_Directions_:
1) Does the passage about the toddler's dinner agree with each of these statements? (a) Olive is two years old. (b) The dinner was a mini frittata and blueberries. (c) The meal was made in the 20 minutes between the end of the work day and Olive's dinner time. For each, answer yes or no and quote the passage's deciding words.
2) Can you reproduce the passage about the toddler's dinner word for word, starting at "Instead of getting" and ending at "comes to food."?

I'm a Cookbook Editor with a Picky Toddler. Here's How I Get Her to Eat What I Make.
A few weeks ago, on a random Tuesday at 5:30 p.m., I found myself in a situation familiar to many parents of small humans: I had finally gotten my toddler, a pixie-faced 2-year-old named Olive, to sit at the table for dinner. She took one look at the dinner in question—in this case, a mini frittata and strawberries—bellowed “NO,” and flung herself on the floor, screaming.
It had been a long day of work for me, full of phone calls and deadlines. The fact that I had even conjured up a homemade meal in the 20 minutes I had between the end of my work day and Olive’s dinner time felt like a small miracle in itself.
Instead of getting worked up, however, I took a few deep breaths, and walked back into the kitchen to give Olive some space for her complaints. If there’s one thing I’ve learned about being the parent of a 2-year-old, it’s that there are some things I can control, and other things I cannot—especially when it comes to food.

Records drawn from a collection
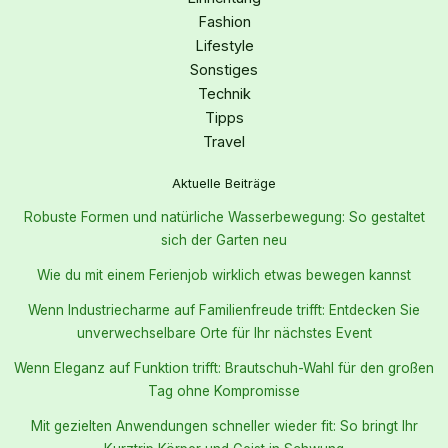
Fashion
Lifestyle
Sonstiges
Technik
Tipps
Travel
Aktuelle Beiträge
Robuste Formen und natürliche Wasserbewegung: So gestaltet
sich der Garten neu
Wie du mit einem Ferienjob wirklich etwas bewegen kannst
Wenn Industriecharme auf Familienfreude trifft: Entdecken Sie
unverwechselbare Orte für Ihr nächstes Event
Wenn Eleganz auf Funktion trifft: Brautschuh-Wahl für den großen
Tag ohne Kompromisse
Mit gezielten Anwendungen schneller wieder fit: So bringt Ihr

_Set of answers_:
1)
(a) Yes: "a pixie-faced 2-year-old named Olive"
(b) No: "a mini frittata and strawberries"
(c) Yes: "in the 20 minutes I had between the end of my work day and Olive’s dinner time"

2)
Instead of getting worked up, however, I took a few deep breaths, and walked back into the kitchen to give Olive some space for her complaints. If there’s one thing I’ve learned about being the parent of a 2-year-old, it’s that there are some things I can control, and other things I cannot—especially when it comes to food.